Published: Tuesday October 29, 2013 MYT 12:00:00 AM
Updated: Tuesday October 29, 2013 MYT 9:16:22 AM
|Both airport operator and airlines stand to benefit. – EPA|
PETALING JAYA: The construction, aviation, brewery, tobacco and telecommunication industries are the notable Budget 2014 winners, according to analysts.
An analysis of the potential corporate beneficiaries and losers by research houses following the annual tabling of the budget suggested the losers include the property and consumer industries.
Maybank Investment Bank Bhd said in a report that the budget had a “higher-than-expected hike in real property gains tax (RPGT); doubled the minimum value of property that can be purchased by foreigners to RM1mil from RM500,000; and prohibited developers interest-bearing scheme (DIBS).
Property stocks came under selling pressure in a knee-jerk reaction with Mah Sing Group Bhd lower by six sen at RM2.35, UEM Sunrise dropped 10 sen to RM2.50,Glomac Bhd slid three sen to RM1.16 and Tropicana Corp Bhd lost three sen to RM1.45.
Kenanga Investment Bank Bhd research head Chan Ken Yew believed Budget 2014 was generally neutral on most industries apart from positive for certain industries. “These sectors are building materials and construction, education, logistics and transportation including aviation, multi-level marketing, and telecoms especiallyTelekom Malaysia Bhd.
“As there is no hike in taxes for the brewery sector, we also deem this to be a positive for the sector,” he said.
Chan saw a clear-cut winner – Censof Holdings Bhd – with the implementation of the goods and services tax (GST) as it was one of the major accounting solutions providers for government agencies.

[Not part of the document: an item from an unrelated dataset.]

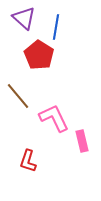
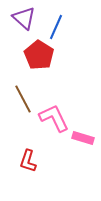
blue line: rotated 15 degrees clockwise
brown line: moved 5 px right, 3 px down; rotated 12 degrees clockwise
pink rectangle: moved 1 px right, 3 px up; rotated 60 degrees counterclockwise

Meanwhile, Maybank said the brewery and gaming sectors were spared from tax hikes despite the pre-budget 14% increase in excise duties on cigarettes on Oct 1.
Analysts said the Government had “reaffirmed” its support on major infrastructure and investment projects as there was no mention of any deferment or rescheduling.
The consumer sector may also be hit when GST comes into force in 2015 as consumer sentiment may be dampened due to higher selling prices.
RHB Research analyst Ngo Siew Teng said retailers were likely to be affected by GST since most goods are currently not taxed. “This means consumers would need to pay a tax on top of the original price. Sales volume might be lower in the short term due to the higher selling prices which may potentially weaken margins,” said Ngo.
AmResearch said Petronas’ Refinery and Petrochemical Integrated Development project were among a few oil and gas projects that were reafirrmed during the budget speech, although guidance on its latest timeline was not given.
The West Coast Expressway (WCE), Kuantan Port expansion and Gemas-Johor Baru electrified double tracking are among the major projects set to be implemented in 2014.
“IJM Corp has emerged as a major beneficiary of the budget as it is a frontrunner for two major projects highlighted – WCE and Kuantan Port expansion. IJM’s order book is set to almost triple to around RM8bil with the imminent implementation of both jobs next year,” the AmResearch analysts said.
On the aviation sector, Kenanga’s Chan said the announcement of the RM700mil allocation for a new air traffic management centre came as a surprise but the RM312mil allocation to upgrade several airports was well within expectation.
“Generally, both the airport operator and airlines would benefit from the centre as it would reduce the turnaround time for airlines and the airport could handle more landings.”
CIMB Investment Bank Bhd analyst Raymond Yap retained the “overweight” rating on the aviation sector as the largest market capitalisation stock, Malaysia Airports Holdings Bhd (MAHB), remained its top “outperform” pick. “MAHB stands to benefit the most from this budget as it pays the highest taxes and will gain from a 1 percentage point drop in the corporate tax rate. The Government’s proposed air traffic control centre will raise MAHB’s long-term earnings potential.
“MAHB may also try to lobby for the equalisation of tariffs for KLIA and KLIA2 to be embodied in the new National Aviation Policy,” Yap said.